◆ **PROBLEM DETAILS**
Answer these questions from the excerpt on Newson's appeal:
(a) Who testified against Newson about the January 12 incident?
(b) On what date did Newson petition for postconviction relief?
(c) Which case is cited for the rule that new-trial petitions based on alleged recantations are viewed with disfavor?

-- START OF DOCUMENT EXTRACT --

On January 12, 1998, Newson drove a group of men, David Ellis, Darrell Dickerson, J.H., and A.H., to an apartment building in north Minneapolis.  The group went to an apartment there, and Dickerson killed the man who answered the door.  The men then called Newson, who picked them up in his car. 

The charges against Newson stemming from the events of January 11 and 12 were joined for trial.  Michael Dickerson testified against Newson with regard to the January 11 incident, and David Ellis testified against him regarding the January 12 incident.  Both witnesses testified pursuant to plea agreements.  Newson did not testify. 

            On October 2, 1998, a jury found that Newson aided and abetted (1) first-degree robbery, (2) first-degree burglary, (3) three counts of second-degree assault, and (4) second-degree unintentional murder.  Newson appealed, arguing that there was prosecutorial misconduct and insufficient evidence, and this court affirmed.  See State v. Newson, No. C6-99-548, 2000 WL 31788 (Minn. App. Jan. 18, 2000).  On December 4, 2001, Newson petitioned for postconviction relief, arguing that he was entitled to a new trial because Ellis had recanted his testimony.  The postconviction court denied the petition, and this appeal follows.


The court will not reverse a postconviction court’s decision absent an abuse of discretion and will consider only whether sufficient evidence supports the postconviction court’s conclusion.  Woodruff v. State, 608 N.W.2d 881, 884 (Minn. 2000).  A petitioner seeking postconviction relief has the burden of establishing, by a fair preponderance of the evidence, facts that warrant relief.  Minn. Stat. § 590.04, subd. 3 (2000); see also State v. Rainer, 502 N.W.2d 784, 787 (Minn. 1993). 

Newson argues that the postconviction court abused its discretion by denying a new trial because Ellis, who was a key witness for the prosecution with regard to Newson’s involvement in the January 12 shooting, subsequently recanted his testimony.  Postconviction petitions requesting a new trial based on alleged recantations are viewed with disfavor unless there are extraordinary and unusual circumstances.  See Flournoy v. State, 583 N.W.2d 564, 569 (Minn. 1998).

-- END OF DOCUMENT EXTRACT --
-- START OF RAW DATA --

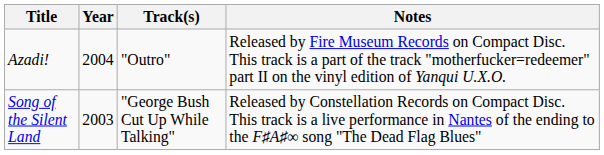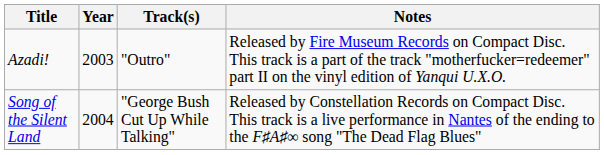Azadi! | Year: 2004 -> 2003
Song of the Silent Land | Year: 2003 -> 2004
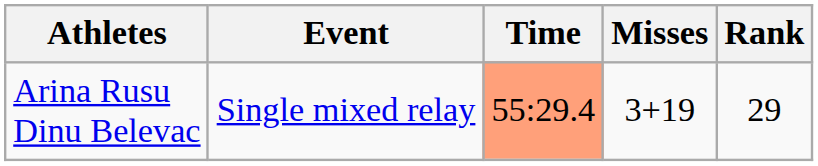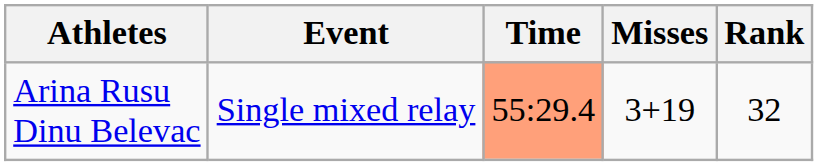Arina Rusu Dinu Belevac | Rank: 29 -> 32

-- END OF RAW DATA --

◆ **EXERCISE OUTPUT**
(a) David Ellis
(b) December 4, 2001
(c) Flournoy v. State, 583 N.W.2d 564, 569 (Minn. 1998)